-- Provided data --
[Start of Attachment]

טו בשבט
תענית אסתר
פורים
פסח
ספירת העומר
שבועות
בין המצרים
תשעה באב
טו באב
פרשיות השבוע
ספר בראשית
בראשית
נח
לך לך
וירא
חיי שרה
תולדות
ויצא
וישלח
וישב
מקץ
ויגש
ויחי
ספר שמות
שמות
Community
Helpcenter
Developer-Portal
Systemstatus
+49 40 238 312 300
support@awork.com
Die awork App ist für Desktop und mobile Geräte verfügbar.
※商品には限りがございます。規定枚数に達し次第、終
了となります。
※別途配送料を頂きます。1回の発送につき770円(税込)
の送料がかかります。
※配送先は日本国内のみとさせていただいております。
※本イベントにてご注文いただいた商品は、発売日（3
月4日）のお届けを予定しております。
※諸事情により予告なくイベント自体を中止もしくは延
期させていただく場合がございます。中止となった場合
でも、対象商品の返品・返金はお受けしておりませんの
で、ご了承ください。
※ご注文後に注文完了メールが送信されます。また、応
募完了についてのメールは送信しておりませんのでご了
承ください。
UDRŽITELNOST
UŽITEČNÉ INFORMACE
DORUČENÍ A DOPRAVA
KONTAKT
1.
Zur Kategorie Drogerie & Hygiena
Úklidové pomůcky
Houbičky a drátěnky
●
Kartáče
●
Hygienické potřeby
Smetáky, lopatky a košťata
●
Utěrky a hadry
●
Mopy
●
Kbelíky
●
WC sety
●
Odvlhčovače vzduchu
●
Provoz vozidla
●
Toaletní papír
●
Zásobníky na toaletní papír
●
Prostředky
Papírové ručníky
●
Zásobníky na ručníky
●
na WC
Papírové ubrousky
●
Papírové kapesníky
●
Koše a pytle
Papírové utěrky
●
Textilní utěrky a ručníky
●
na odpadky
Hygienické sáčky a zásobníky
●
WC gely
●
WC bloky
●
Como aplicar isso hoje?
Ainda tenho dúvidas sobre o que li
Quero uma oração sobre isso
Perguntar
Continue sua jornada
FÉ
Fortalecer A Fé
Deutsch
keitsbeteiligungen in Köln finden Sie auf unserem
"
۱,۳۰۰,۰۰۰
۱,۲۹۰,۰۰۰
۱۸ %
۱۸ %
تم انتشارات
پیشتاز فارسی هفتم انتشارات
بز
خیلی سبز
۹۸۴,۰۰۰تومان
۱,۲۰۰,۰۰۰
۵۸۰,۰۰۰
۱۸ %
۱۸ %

[End of Attachment]

-- What is needed --
A complete and exact transcription of the material is required.

-- Solution to this problem --
טו בשבט
תענית אסתר
פורים
פסח
ספירת העומר
שבועות
בין המצרים
תשעה באב
טו באב
פרשיות השבוע
ספר בראשית
בראשית
נח
לך לך
וירא
חיי שרה
תולדות
ויצא
וישלח
וישב
מקץ
ויגש
ויחי
ספר שמות
שמות
Community
Helpcenter
Developer-Portal
Systemstatus
+49 40 238 312 300
support@awork.com
Die awork App ist für Desktop und mobile Geräte verfügbar.
※商品には限りがございます。規定枚数に達し次第、終
了となります。
※別途配送料を頂きます。1回の発送につき770円(税込)
の送料がかかります。
※配送先は日本国内のみとさせていただいております。
※本イベントにてご注文いただいた商品は、発売日（3
月4日）のお届けを予定しております。
※諸事情により予告なくイベント自体を中止もしくは延
期させていただく場合がございます。中止となった場合
でも、対象商品の返品・返金はお受けしておりませんの
で、ご了承ください。
※ご注文後に注文完了メールが送信されます。また、応
募完了についてのメールは送信しておりませんのでご了
承ください。
UDRŽITELNOST
UŽITEČNÉ INFORMACE
DORUČENÍ A DOPRAVA
KONTAKT
1.
Zur Kategorie Drogerie & Hygiena
Úklidové pomůcky
Houbičky a drátěnky
●
Kartáče
●
Hygienické potřeby
Smetáky, lopatky a košťata
●
Utěrky a hadry
●
Mopy
●
Kbelíky
●
WC sety
●
Odvlhčovače vzduchu
●
Provoz vozidla
●
Toaletní papír
●
Zásobníky na toaletní papír
●
Prostředky
Papírové ručníky
●
Zásobníky na ručníky
●
na WC
Papírové ubrousky
●
Papírové kapesníky
●
Koše a pytle
Papírové utěrky
●
Textilní utěrky a ručníky
●
na odpadky
Hygienické sáčky a zásobníky
●
WC gely
●
WC bloky
●
Como aplicar isso hoje?
Ainda tenho dúvidas sobre o que li
Quero uma oração sobre isso
Perguntar
Continue sua jornada
FÉ
Fortalecer A Fé
Deutsch
keitsbeteiligungen in Köln finden Sie auf unserem
"
۱,۳۰۰,۰۰۰
۱,۲۹۰,۰۰۰
۱۸ %
۱۸ %
تم انتشارات
پیشتاز فارسی هفتم انتشارات
بز
خیلی سبز
۹۸۴,۰۰۰تومان
۱,۲۰۰,۰۰۰
۵۸۰,۰۰۰
۱۸ %
۱۸ %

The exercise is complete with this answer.